The figure of Catrina, as it is still known today in a slightly different form, is based on an engraving by the Mexican graphic artist and illustrator José Guadalupe Posada from around 1910 to 1913. The image shows the head of a female skeleton, adorned with a hat like those worn by the European upper class at the time. The artist thus created an ironic representation of the pre-revolutionary Mexican upper class, which copied the style of the European high nobility. The work was called "La Calavera Garbancera" at the time.

Especially during the Revolution, the depiction of Calavera Catrina became popular and entered Mexican culture. Artists like Diego Rivera also picked up on this trend and made the skeleton lady famous worldwide.

Altar de Muertos

At the heart of this festive time is the “Altar de Muertos“, which is set up in family homes, but also in cemeteries and public places.
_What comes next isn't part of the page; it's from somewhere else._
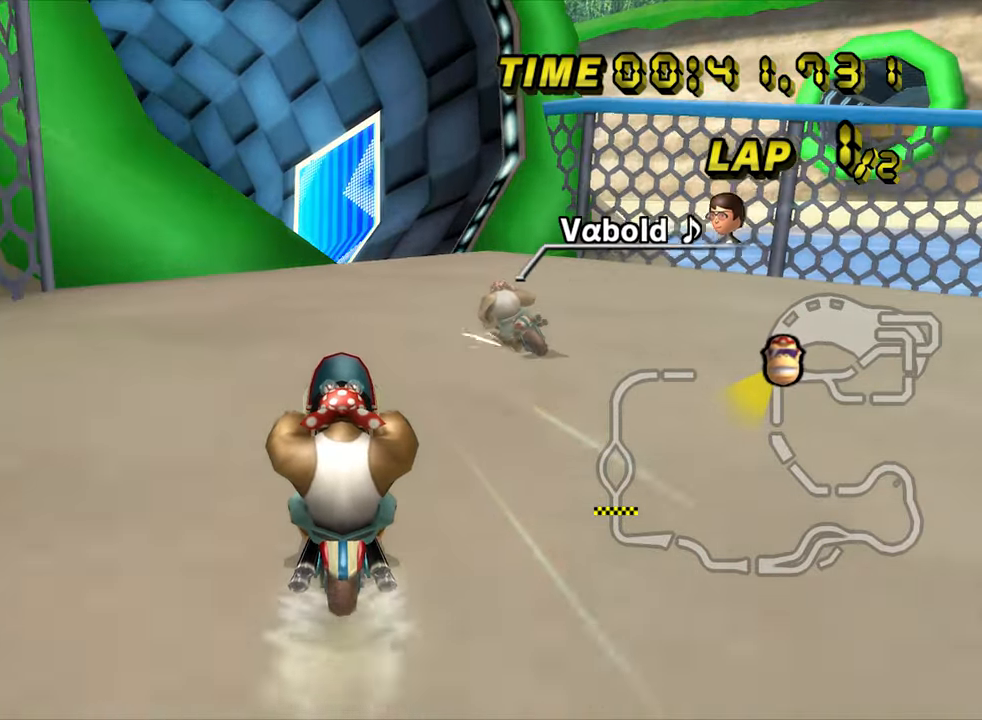
{"dt_ms": 500, "buttons": ["A", "R1"], "left_stick": "right", "events": [[333, "left_stick", "left"], [366, "R1", "down"], [416, "left_stick", "right"]]}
Altars are decorated with various symbolic offerings. Understanding the meanings of the many layered symbols helps prepare the photographer to see each scene more deeply. This in turn informs what to emphasize in each individual frame, as well as any larger story one wishes to tell.  Most amateurs just look for eye popping single images, without much regard for meaning or narrative. Depending on one’s experience level, this basic approach and just getting the camera settings correct can be difficult enough, so no worries! We touch on the main symbols below, and there is a lot more information online to help you prepare.

While an altar with two steps represents heaven and earth, an altar with three steps adds the underworld. The altar par excellence has seven steps, representing the seven planes the soul passes through on its way back to earth. According to the importance, different objects are placed on their corresponding levels.

Pan de Muerto - The Bread of the Dead nourishes the spirits after their long journey from higher realms. The flavor of Azahar, derived from a citrus flower, represents the memory of the deceased. Favorite foods of the particular deceased are also used. Food represents the element of earth.

Altar in Oaxaca - Mexiko

Water and Salt – The element of water slakes the soul’s thirst after the journey. Salt helps in the purification of souls. Candles – The element of fire. The light helps to guide the departed back to the living, and represents faith and hope. When four candles are placed on a cross, they are the four cardinal points orienting the soul from the cemetery where it first returns, then to the family home. Papel Picado – These brightly colored perforated paper designs represent the element of wind. They depict the deceased family member, and symbolize the fragility of life on earth. Sugar Skulls – Representing death and rebirth, these are used instead of the real skulls of the past. They are also made of chocolate and amaranth. Delicioso! Hand Crafted Skeletons – Known as Calacas, these funny characters serve as reminders of dead family members. They are often dressed in their favorite clothes, performing jobs or hobbies.